Chess Story

Chess Story by Stefan Zweig

1) “And, actually, isn’t it damn easy to think you’re a great man if you aren’t troubled by the slightest notion that a Rembrandt, Beethoven, Dante, or Napoleon ever existed?”

2) “The more one limits oneself, the closer one is to the infinite.”

3) “C’est son métier. If I had a toothache and there happened to be a dentist on board, I wouldn’t ask him to pull my tooth free of charge.

4) “For, as is well known, nothing on earth puts more pressure on the human mind than nothing.”

5) “But even thoughts, insubstantial as they seem, need a footing, or they begin to spin, to run in frenzied circles; they can’t bear nothingness either.”

6) “The same flickering thought always broke in: What do they know? What did I say yesterday, what must I say next time?”

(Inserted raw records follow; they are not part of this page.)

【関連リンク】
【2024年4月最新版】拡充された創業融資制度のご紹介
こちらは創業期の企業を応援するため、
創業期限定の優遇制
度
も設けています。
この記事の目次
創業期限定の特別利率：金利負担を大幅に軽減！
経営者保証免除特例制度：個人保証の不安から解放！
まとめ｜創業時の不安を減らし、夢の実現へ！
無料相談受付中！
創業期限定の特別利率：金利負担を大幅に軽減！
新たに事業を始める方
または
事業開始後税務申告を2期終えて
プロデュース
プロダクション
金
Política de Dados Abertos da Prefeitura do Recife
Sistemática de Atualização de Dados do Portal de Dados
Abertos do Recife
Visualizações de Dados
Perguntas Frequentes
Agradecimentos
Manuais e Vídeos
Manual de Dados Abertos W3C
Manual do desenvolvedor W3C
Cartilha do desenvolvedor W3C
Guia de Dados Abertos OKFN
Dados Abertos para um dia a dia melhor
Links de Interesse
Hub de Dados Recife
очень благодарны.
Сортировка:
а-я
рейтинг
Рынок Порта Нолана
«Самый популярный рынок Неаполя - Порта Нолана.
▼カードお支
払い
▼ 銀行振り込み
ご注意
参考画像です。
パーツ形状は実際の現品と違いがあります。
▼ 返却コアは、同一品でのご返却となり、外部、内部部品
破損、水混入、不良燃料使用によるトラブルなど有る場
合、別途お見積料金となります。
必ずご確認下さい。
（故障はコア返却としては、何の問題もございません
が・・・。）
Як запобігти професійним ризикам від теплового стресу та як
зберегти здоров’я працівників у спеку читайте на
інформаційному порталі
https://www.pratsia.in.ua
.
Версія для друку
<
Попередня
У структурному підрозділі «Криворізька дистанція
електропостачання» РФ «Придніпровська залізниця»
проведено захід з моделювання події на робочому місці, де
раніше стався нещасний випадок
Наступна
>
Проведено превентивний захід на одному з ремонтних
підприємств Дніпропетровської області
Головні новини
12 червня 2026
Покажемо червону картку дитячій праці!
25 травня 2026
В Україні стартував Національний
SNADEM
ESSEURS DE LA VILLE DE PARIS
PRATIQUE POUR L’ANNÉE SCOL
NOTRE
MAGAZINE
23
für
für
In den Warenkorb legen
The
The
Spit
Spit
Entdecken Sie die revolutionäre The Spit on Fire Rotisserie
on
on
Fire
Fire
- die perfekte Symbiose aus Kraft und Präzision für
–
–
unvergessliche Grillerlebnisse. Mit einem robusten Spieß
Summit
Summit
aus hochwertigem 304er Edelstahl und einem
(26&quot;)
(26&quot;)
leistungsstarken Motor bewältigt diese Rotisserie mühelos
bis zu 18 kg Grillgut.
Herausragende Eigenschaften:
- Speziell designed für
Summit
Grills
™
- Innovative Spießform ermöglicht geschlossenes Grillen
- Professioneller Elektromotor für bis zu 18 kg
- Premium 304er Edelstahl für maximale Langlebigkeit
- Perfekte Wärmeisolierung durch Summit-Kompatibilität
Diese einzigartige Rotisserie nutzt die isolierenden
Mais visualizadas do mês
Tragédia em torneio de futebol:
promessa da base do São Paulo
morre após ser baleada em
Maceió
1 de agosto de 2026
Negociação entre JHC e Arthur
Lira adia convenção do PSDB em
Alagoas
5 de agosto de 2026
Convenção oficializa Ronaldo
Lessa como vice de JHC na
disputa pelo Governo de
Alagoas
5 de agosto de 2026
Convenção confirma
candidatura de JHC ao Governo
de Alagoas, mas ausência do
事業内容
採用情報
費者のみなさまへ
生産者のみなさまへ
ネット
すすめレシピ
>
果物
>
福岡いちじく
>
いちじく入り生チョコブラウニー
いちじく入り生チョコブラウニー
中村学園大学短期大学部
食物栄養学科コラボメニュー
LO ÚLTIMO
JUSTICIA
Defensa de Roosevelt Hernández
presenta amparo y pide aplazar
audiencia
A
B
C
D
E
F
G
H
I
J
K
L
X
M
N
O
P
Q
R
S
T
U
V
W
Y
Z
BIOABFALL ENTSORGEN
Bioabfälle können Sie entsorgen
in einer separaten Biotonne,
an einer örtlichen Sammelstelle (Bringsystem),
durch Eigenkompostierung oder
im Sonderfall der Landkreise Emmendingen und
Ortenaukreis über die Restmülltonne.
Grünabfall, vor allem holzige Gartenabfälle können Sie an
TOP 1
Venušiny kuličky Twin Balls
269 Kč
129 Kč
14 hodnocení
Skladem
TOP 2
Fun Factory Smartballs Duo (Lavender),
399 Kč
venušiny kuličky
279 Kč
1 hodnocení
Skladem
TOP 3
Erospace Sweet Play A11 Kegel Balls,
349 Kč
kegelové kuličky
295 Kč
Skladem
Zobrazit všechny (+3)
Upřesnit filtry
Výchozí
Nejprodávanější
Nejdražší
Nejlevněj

7) “My knees began to shake: a BOOK!”

8) “For suddenly I had something to do – something meaningless, something without purpose, you may say, but still something that nullified the nullity surrounding me.”

9) “Playing chess against oneself is thus as paradoxical as jumping over one’s own shadows.”

10) “I regret that it was played for such thoroughly incompetent spectators and that its course is as lost to the annals of chess as Beethoven’s piano improvisations are to music.”

An intriguing short story that explored the human mind and picked up near the end. The narrator’s perspective reminded me of The Great Gatsby, and the interrogations brought me back to The Sympathizers.